(Moscou) La Russie se réjouissait jeudi de « signaux positifs » dans les relations russo-américaines après notamment l’abandon par Washington de certaines sanctions contre un gazoduc stratégique, une décision inquiétante selon l’Ukraine qui craint une « victoire » russe.

Tandis que Washington et Moscou négocient un possible sommet en juin des présidents Joe Biden et Vladimir Poutine, les États-Unis ont annoncé mercredi renoncer à des mesures punitives contre la principale société construisant la conduite sous-marine Nord Stream 2 devant acheminer du gaz russe vers l’Europe en contournant le territoire ukrainien.

Le porte-parole du Kremlin, Dmitri Peskov, a salué un « signal positif », à un moment où les relations russo-américaines sont au plus bas sur fond d’accusations d’ingérence électorale, d’espionnage, de cyberattaques et d’expulsions croisées de diplomates.

Il a également considéré comme positive la première rencontre, mercredi à Reykjavik, la capitale islandaise, en marge du Conseil de l’Arctique, entre les chefs des diplomaties russe et américaine, Sergueï Lavrov et Antony Blinken.  

Le ministre russe a jugé la conversation « constructive » et dit espérer la fin du « climat malsain » régnant entre la Russie et les États-Unis.

Côté américain, on a aussi évoqué une discussion « productive » et « honnête », même s’il n’y a eu aucune percée dans les pourparlers.

En dépit des « nombreux problèmes qui se sont accumulés » dans les relations russo-américaines, M. Peskov a estimé que ces discussions contribueraient à la préparation de l’éventuel sommet Biden-Poutine.

« Victoire géopolitique »

C’est dans ce contexte que Washington a annoncé mercredi renoncer à une partie des sanctions visant Nord Stream 2, qui avaient été décidées sous la présidence de Donald Trump.

Si l’opposition américaine à ce gazoduc reste « inébranlable », selon Antony Blinken, les États-Unis ont fait le choix de ménager l’Allemagne, son alliée et le principal partisan du gazoduc en Europe, mais aussi par ricochet de satisfaire Moscou.

La société Nord Stream 2 AG, une filiale du géant russe des hydrocarbures Gazprom, qui a son siège en Suisse, et son PDG Matthias Warnig, qui est de nationalité allemande, bénéficient ainsi d’une exemption des sanctions.

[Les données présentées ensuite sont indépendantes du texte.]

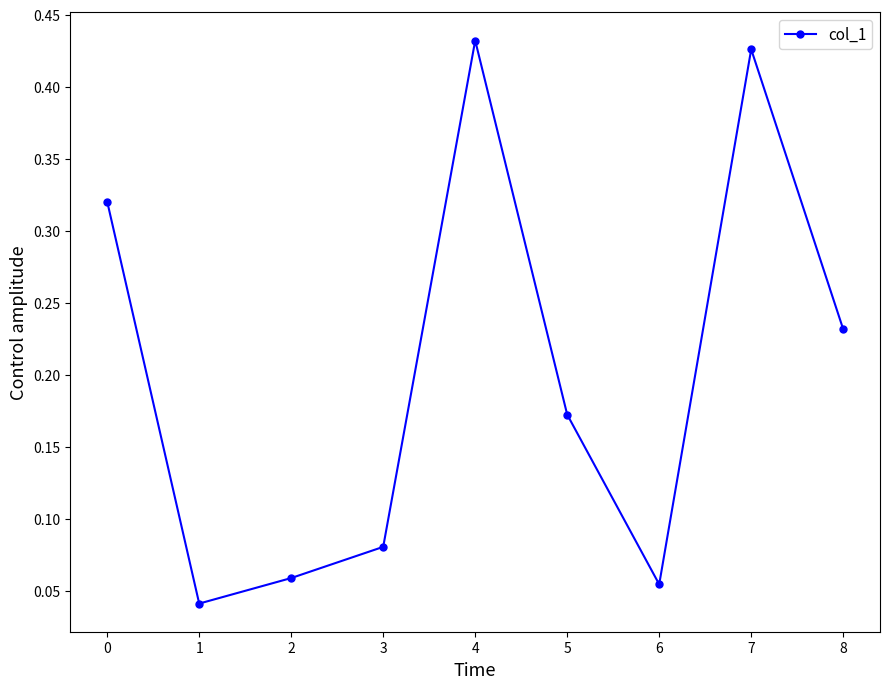

What is the sum of all values?

1.8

Washington va tout de même prendre des mesures punitives contre quatre navires russes poseurs de pipelines et quelques autres entités qui participent aux travaux du gazoduc en mer Baltique, long d’environ 1200 kilomètres et achevé à 95 %.

Avant même cette annonce, l’Allemagne s’était réjouie de cette décision, y voyant une « étape constructive ».

Le président ukrainien Volodymyr Zelensky, dont le pays est vent debout contre le projet, car il lui fera perdre d’importants revenus provenant du transit du gaz sur son territoire, a quant à lui estimé que l’abandon des sanctions serait une « victoire » russe.

« Cela va être la défaite des États-Unis et du président Biden personnellement […] et une victoire géopolitique sérieuse de la Russie », a-t-il dit.

Pour les détracteurs du gazoduc, principalement des pays d’Europe orientale hostiles à Moscou, achever cet ouvrage revient à abandonner l’Ukraine, un allié des Occidentaux qui a subi les offensives de la Russie avec l’annexion de la Crimée et une guerre contre des séparatistes prorusses dans l’est.

Ses partisans, Russie et Allemagne en tête, plaident en revanche pour un projet purement commercial qui ne doit pas faire l’objet de considérations politiques.

Il associe principalement Gazprom à cinq groupes européens : le français Engie, les allemands Uniper et Wintershall, l’autrichien OMV et l’anglo-néerlandais Shell.

Le chantier a repris en février dans les eaux danoises. Au large des côtes allemandes, deux tronçons d’une quinzaine de kilomètres restent à poser et un permis, contesté par des associations écologistes, a été confirmé en début de semaine par l’administration fédérale.

Enfin, M. Zelensky a aussi reproché à la France et l’Allemagne de faire preuve de moins de fermeté à l’égard de la Russie, alors qu’elles sont les médiatrices du conflit dans l’est de l’Ukraine avec les rebelles prorusses.

En avril, la Russie avait déployé des dizaines de milliers de soldats aux frontières ukrainiennes, laissant craindre une intervention militaire.  

L’OTAN, les États-Unis et l’Europe avaient dénoncé le comportement russe, mais refusé de donner satisfaction à l’Ukraine qui avait appelé à lui permettre d’adhérer plus vite à l’Alliance atlantique pour garantir sa sécurité.